*** Opening Records for the exercise ***

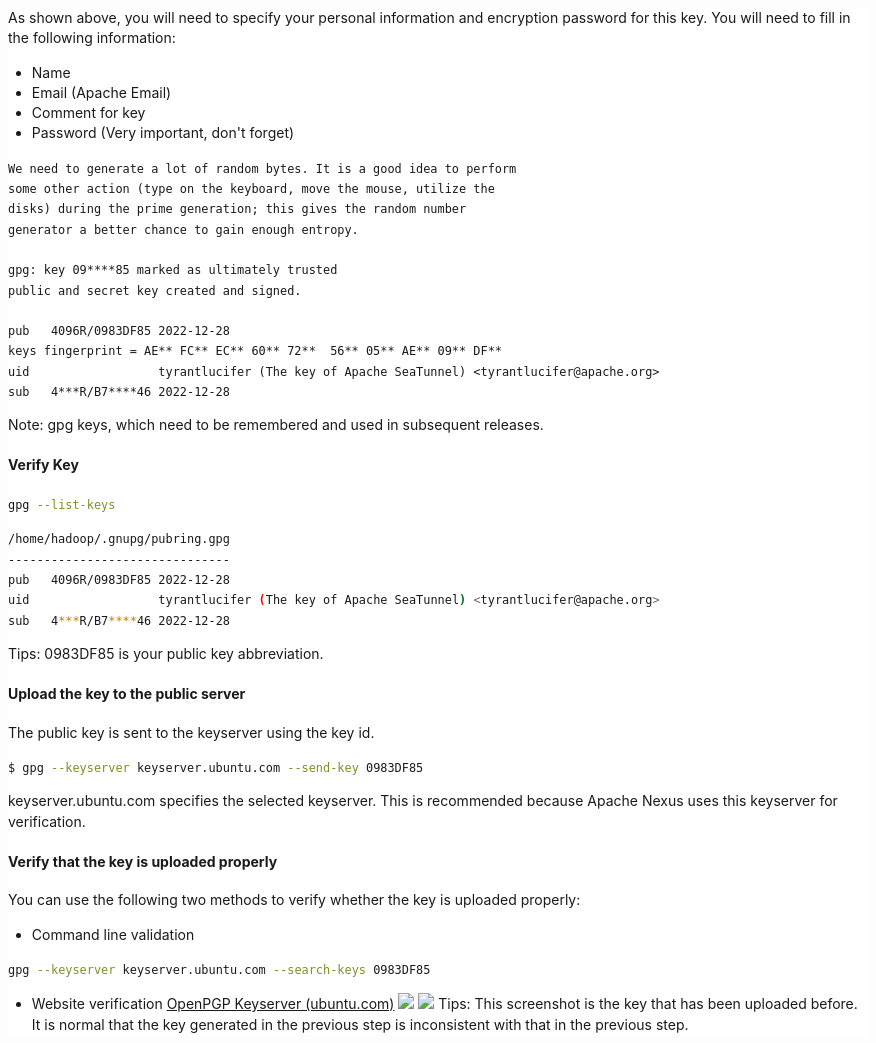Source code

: As shown above, you will need to specify your personal information and encryption password for this key. You will need to fill in the following information:
- Name
- Email (Apache Email)
- Comment for key
- Password (Very important, don't forget)


```shell
We need to generate a lot of random bytes. It is a good idea to perform
some other action (type on the keyboard, move the mouse, utilize the
disks) during the prime generation; this gives the random number
generator a better chance to gain enough entropy.

gpg: key 09****85 marked as ultimately trusted
public and secret key created and signed.

pub   4096R/0983DF85 2022-12-28
keys fingerprint = AE** FC** EC** 60** 72**  56** 05** AE** 09** DF**
uid                  tyrantlucifer (The key of Apache SeaTunnel) <tyrantlucifer@apache.org>
sub   4***R/B7****46 2022-12-28
```

Note: gpg keys, which need to be remembered and used in subsequent releases.

#### Verify Key
```bash
gpg --list-keys
```
```bash
/home/hadoop/.gnupg/pubring.gpg
-------------------------------
pub   4096R/0983DF85 2022-12-28
uid                  tyrantlucifer (The key of Apache SeaTunnel) <tyrantlucifer@apache.org>
sub   4***R/B7****46 2022-12-28
```
Tips: 0983DF85 is your public key abbreviation.

#### Upload the key to the public server
The public key is sent to the keyserver using the key id.
```bash
$ gpg --keyserver keyserver.ubuntu.com --send-key 0983DF85
```
keyserver.ubuntu.com specifies the selected keyserver. 
This is recommended because Apache Nexus uses this keyserver for verification.

#### Verify that the key is uploaded properly
You can use the following two methods to verify whether the key is uploaded properly:

- Command line validation
```bash
gpg --keyserver keyserver.ubuntu.com --search-keys 0983DF85
```
- Website verification
[OpenPGP Keyserver (ubuntu.com)](http://keyserver.ubuntu.com/)
![](/image/20230324/20221228223258.png)
![](/image/20230324/20221228223313.png)
Tips: This screenshot is the key that has been uploaded before. 
It is normal that the key generated in the previous step is inconsistent with that in the previous step.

*** Closing Records for the exercise ***

### Problem description
How many lines of the listing above include the word "public"? State the number and nothing else.

### Result of this exercise
4